Shelby police chief honored to be president of chiefs association

By: Kara Szymanski | Shelby - Utica News | Published January 17, 2018

 Shelby Township Police Chief Robert Shelide speaks before approximately 80 law enforcement executives Jan. 4 at Da Francesco’s Ristorante and Bar in Shelby Township, where he was sworn in as the president of the Southeast Michigan Association of Chiefs of Police.

Shelby Township Police Chief Robert Shelide speaks before approximately 80 law enforcement executives Jan. 4 at Da Francesco’s Ristorante and Bar in Shelby Township, where he was sworn in as the president of the Southeast Michigan Association of Chiefs of Police.

Photo provided by Robert Shelide

SHELBY TOWNSHIP — Shelby Township Police Chief Robert Shelide was sworn in as the president of the Southeast Michigan Association of Chiefs of Police at Da Francesco’s Ristorante and Bar in Shelby Township Jan. 4 in front of more than 80 law enforcement executives from southeast Michigan. 

The nominating committee, which comprises three members of the association’s Executive Board, nominated Shelide for the role.

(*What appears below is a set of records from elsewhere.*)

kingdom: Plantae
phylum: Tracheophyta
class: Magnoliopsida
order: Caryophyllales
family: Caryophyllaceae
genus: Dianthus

The Executive Board approved the nomination and then moved his name to the general membership for approval.

His term as president will last for one year, and then he will become immediate past president and remain on the Executive Board after his term.

Shelide has served on the Executive Board of the organization for the last two years. He has overseen the Shelby Township Police Department’s $15 million budget, coming in “under budget” each of those years. 

The West Bloomfield resident said he is humbled and honored to serve as president of the SEMACP.

“We serve in a very noble profession. Possibly the most noble profession known to mankind,” said Shelide.

He said the fact that he was selected by his colleagues is a tremendous honor, and out of all of his accomplishments in his 31 years in law enforcement, this honor is the capstone.  

“I love what I do, and this is more of it,” said Shelide.

He said his first plan as the president of the association is to develop a website for the organization and bring in relevant speakers for each meeting. He said Macomb County Sheriff Anthony Wickersham will speak at the association’s March 1 meeting. And most importantly, he plans on leaving the presidency with a demonstrated model of leadership for future presidents to emulate.

Shelide has been part of the SEMACP for five years. In 2015, he was nominated and selected for a leadership role by the Executive Board. In 2017, he was moved up to first vice president.

“The SEMACP meets monthly at a rotating location. During my tenure as president, I will chair the Executive Board, which meets before every general meeting, and also chair the general meetings. I am responsible for selecting and lining up relevant speakers for each meeting. I had Sheriff Michael Bouchard, from Oakland County, speak at our last meeting,” he said. 

The nonprofit organization comprises 150 law enforcement executives from the tri-county area.  The president and Executive Board member positions are voluntary.   

“We are a nonprofit organization that combines the efforts of its members to improve the police profession and quality of life for the citizens in the southeast Michigan area. Our association addresses specific law enforcement issues and monitors closely proposed legislation coming out of Lansing. We have a legislative representative, Daniel Pfannes, who is the undersheriff for Wayne County Sheriff’s Office, and he works closely with lawmakers to ensure law enforcement from southeast Michigan have a voice,” said Shelide. 

Shelide began his career with the Detroit Police Department; he was stationed at the 7th Precinct from 1987 to 1994. He was awarded a departmental citation in recognition of valiant service performed in the line of duty. He was also awarded six citations, over 40 commendation certificates, and was selected as the 7th Precinct Patrol Officer of the Month for April 1990.

In 1994, Shelide was hired by the Southfield Police Department, where he spent the next 21 years building his skills and climbing the ranks.

Shelide was hired by Shelby Township in 2015. 

“Robert Shelide has done a tremendous job as police chief in Shelby Township. He had a positive impact immediately upon taking the position, and I saw the energy and enthusiasm he put into turning that department around. The results he achieved in such a short time have been remarkable. I know he will put that same energy and enthusiasm into his position as president of the Southeast Michigan Association of Chiefs of Police,” said Corrigan O’Donohue, chief of police and assistant city manager of Royal Oak, who is also on the Executive Board.

“When I spoke to the organization as president for the first time, I stated that all who serve in law enforcement should have pride in what we do; when the pride is gone, it’s time to retire. After 31 years of service, my pride in our profession is as high as it was when I was a new Detroit police officer at the age of 19,” Shelide said.